In your example all three classes will have a vtable, this is because you can try to use all three classes via an A*.
--test - GCC 4+ --
#include <iostream>
class test_base
{
public:
void x(){std::cout << "test_base" << "\n"; };
};
class test_sub : public test_base
{
public:
virtual void x(){std::cout << "test_sub" << "\n"; } ;
};
class test_subby : public test_sub
{
public:
void x() { std::cout << "test_subby" << "\n"; }
};
int main()
{
test_sub sub;
test_base base;
test_subby subby;
test_sub * psub;
test_base *pbase;
test_subby * psubby;
pbase = ⊂
pbase->x();
psub = &subby;
psub->x();
return 0;
}
output
test_base
test_subby
test_base does not have a virtual table therefore anything casted to it will use the x() from test_base. test_sub on the other hand changes the nature of x() and its pointer will indirect through a vtable, and this is shown by test_subby's x() being executed.
So, a vtable is only introduced in the hierarchy when the keyword virtual is used. Older ancestors do not have a vtable, and if a downcast occurs it will be hardwired to the ancestors functions.
You made an effort to make your question very clear and precise, but there's still a bit of information missing. You probably know, that in implementations that use V-Table, the table itself is normally an independent data structure, stored outside the polymorphic objects, while objects themselves only store a implicit pointer to the table. So, what is it you are asking about? Could be:
When does an object get an implicit pointer to V-Table inserted into it?
or
When is a dedicated, individual V-Table created for a given type in the hierarchy?
The answer to the first question is: an object gets an implicit pointer to V-Table inserted into it when the object is of polymorphic class type. The class type is polymorphic if it contains at least one virtual function, or any of its direct or indirect parents are polymorphic (this is answer 3 from your set). Note also, that in case of multiple inheritance, an object might (and will) end up containing multiple V-Table pointers embedded into it.

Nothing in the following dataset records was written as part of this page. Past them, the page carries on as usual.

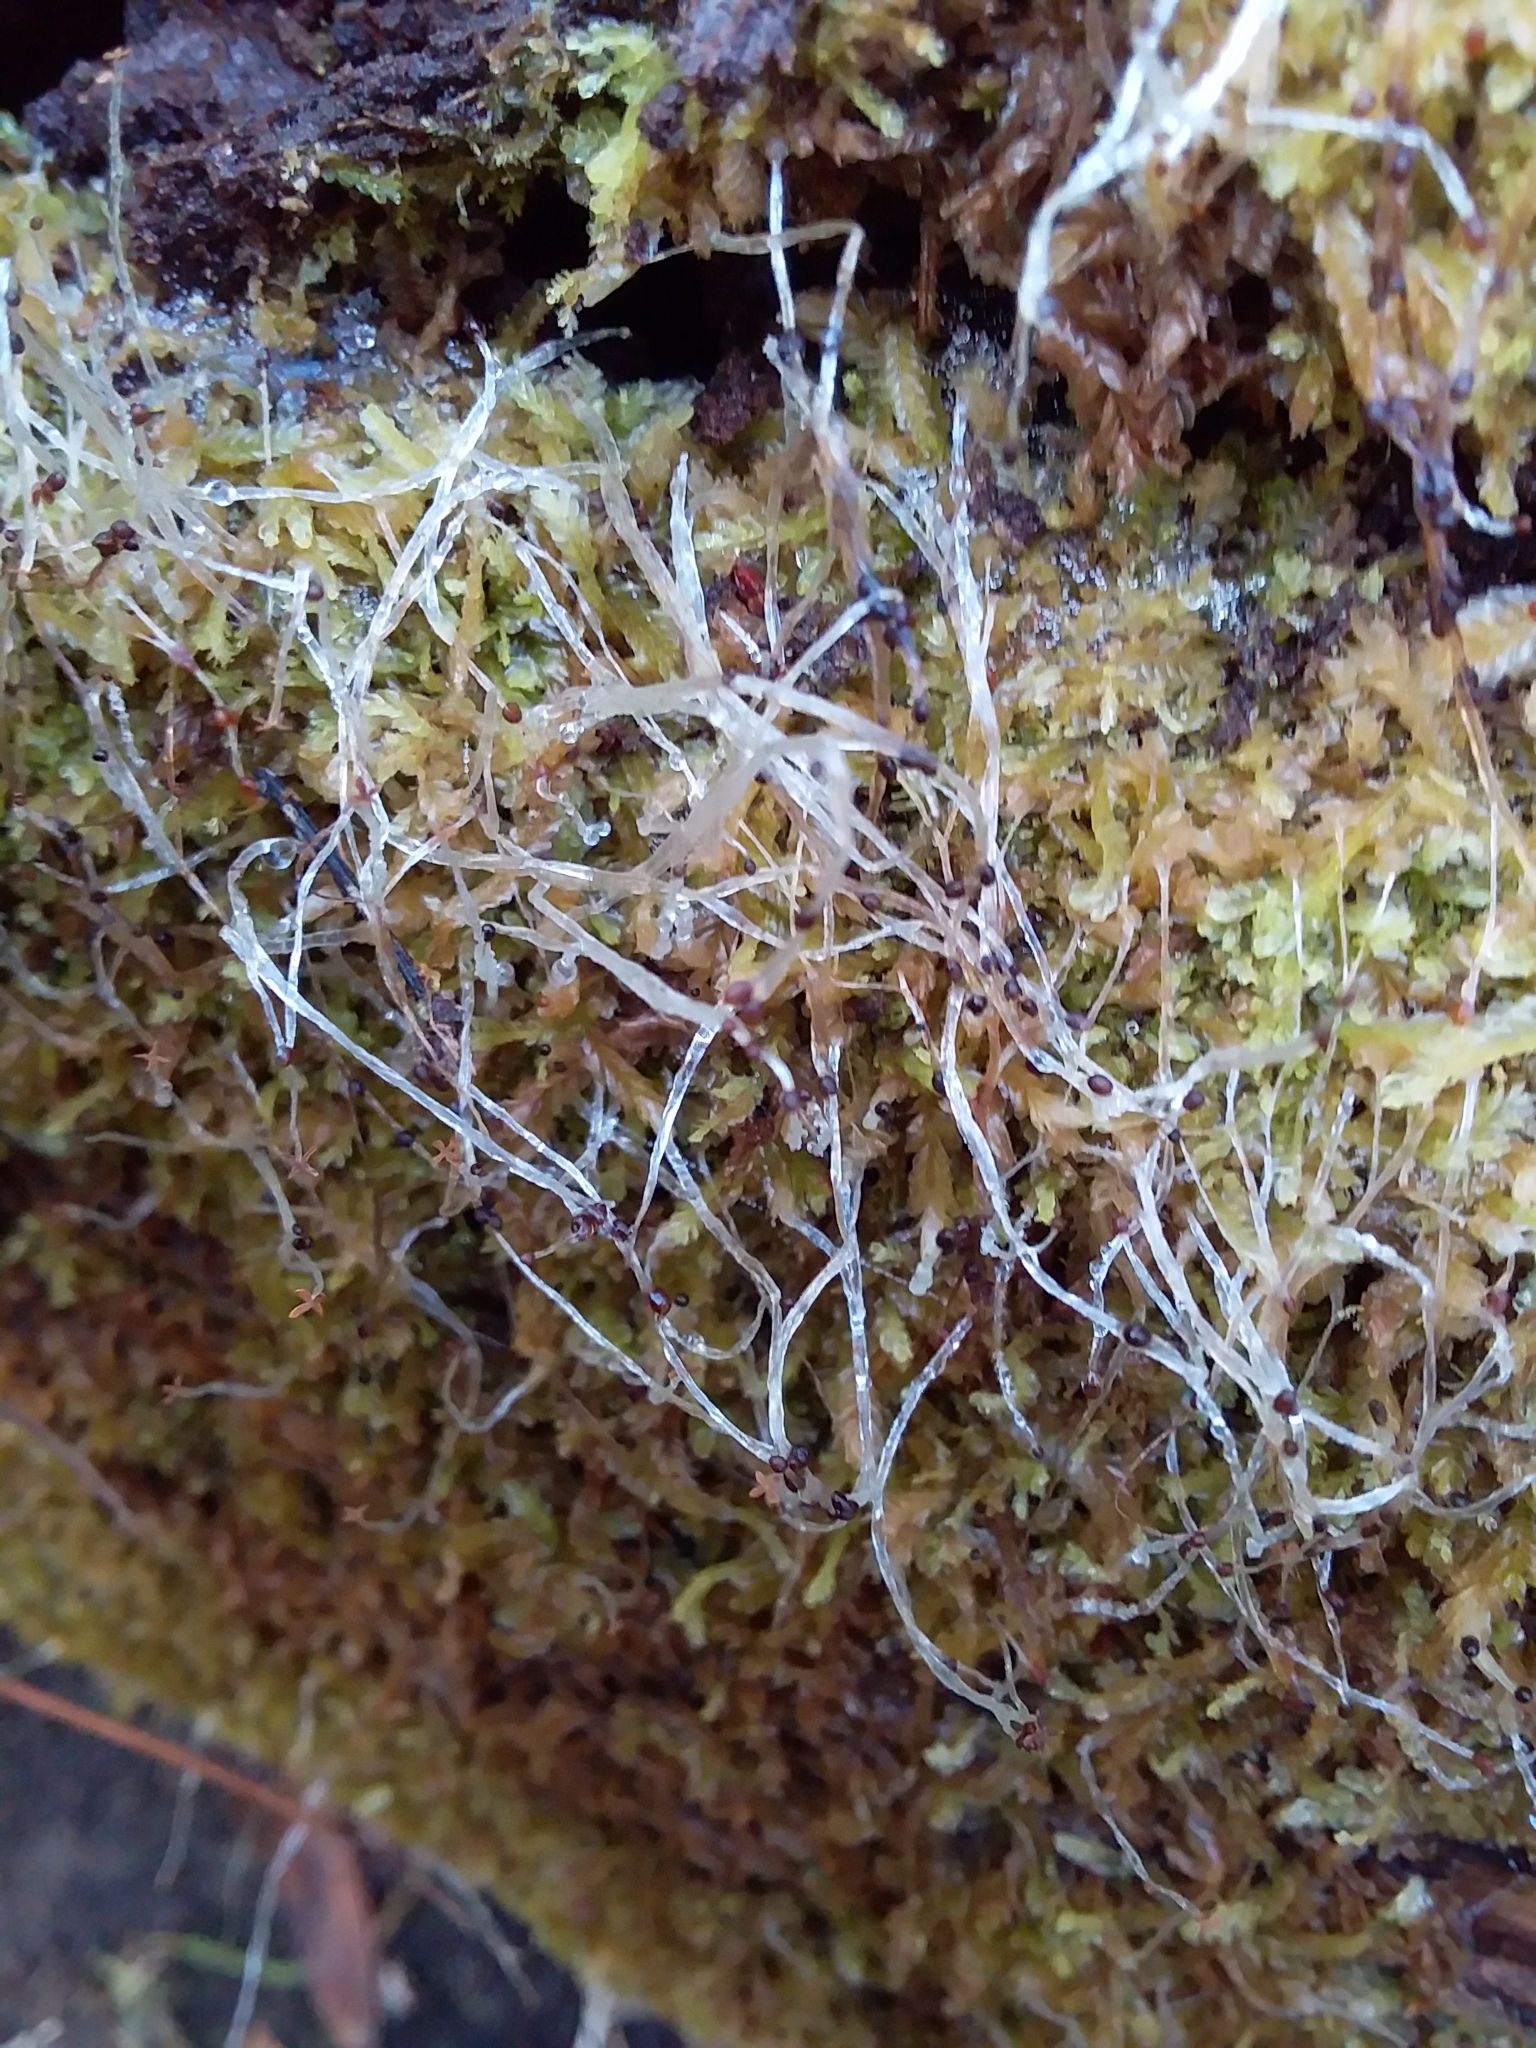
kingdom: Plantae
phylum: Marchantiophyta
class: Jungermanniopsida
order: Jungermanniales
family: Lophocoleaceae
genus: Lophocolea
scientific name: Lophocolea semiteres
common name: Southern crestwort
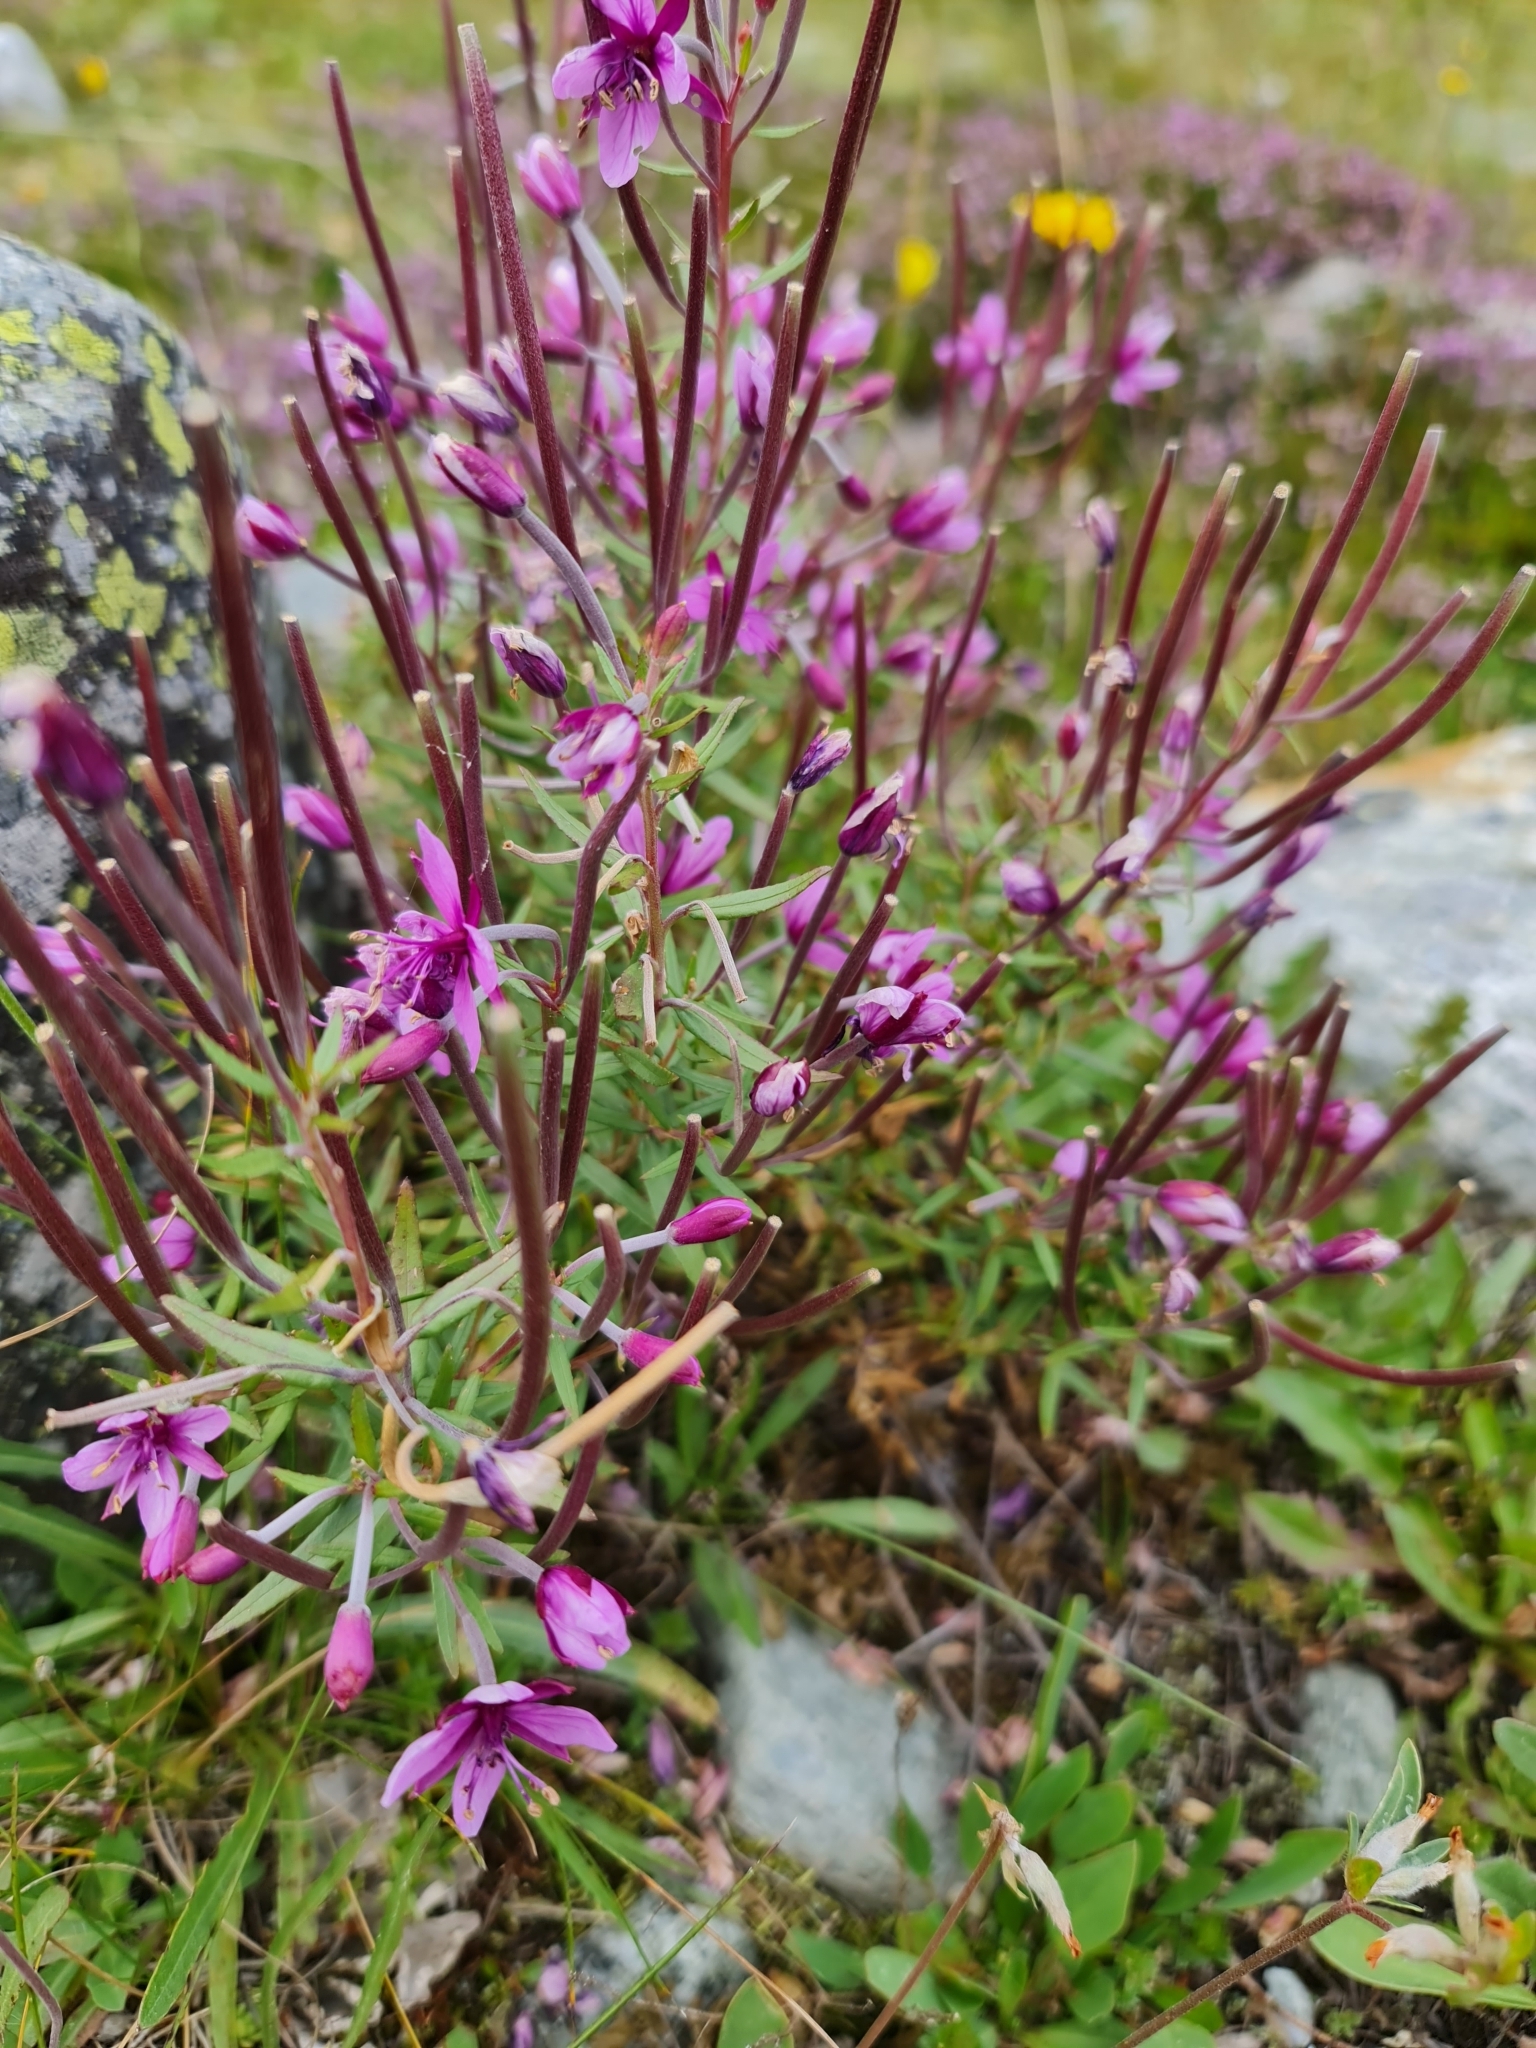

The answer to the second question could be the same as to the first (option 3), with a possible exception. If some polymorphic class in single inheritance hierarchy has no virtual functions of its own (no new virtual functions, no overrides for parent virtual function), it is possible that implementation might decide not to create an individual V-Table for this class, but instead use it's immediate parent's V-Table for this class as well (since it is going to be the same anyway). I.e. in this case both objects of parent type and objects of derived type will store the same value in their embedded V-Table pointers. This is, of course, highly dependent on implementation. I checked GCC and MS VS 2005 and they don't act that way. They both do create an individual V-Table for the derived class in this situation, but I seem to recall hearing about implementations that don't.
C++ standards doesn't mandate using V-Tables to create the illusion of polymorphic classes. Most of the time implementations use V-Tables, to store the extra information needed. In short, these extra pieces of information are equipped when you have at least one virtual function.
The behavior is defined in chapter 10.3, paragraph 2 of the C++ language specification:
If a virtual member function vf is
declared in a class Base and in a
class Derived, derived directly or
indirectly from Base, a member
function vf with the same name and
same parameter list as Base::vf is
declared, then Derived::vf is also
virtual ( whether or not it is so
declared ) and it overrides Base::vf.
A italicized the relevant phrase. Thus, if your compiler creates v-tables in the usual sense then all classes will have a v-table since all their f() methods are virtual.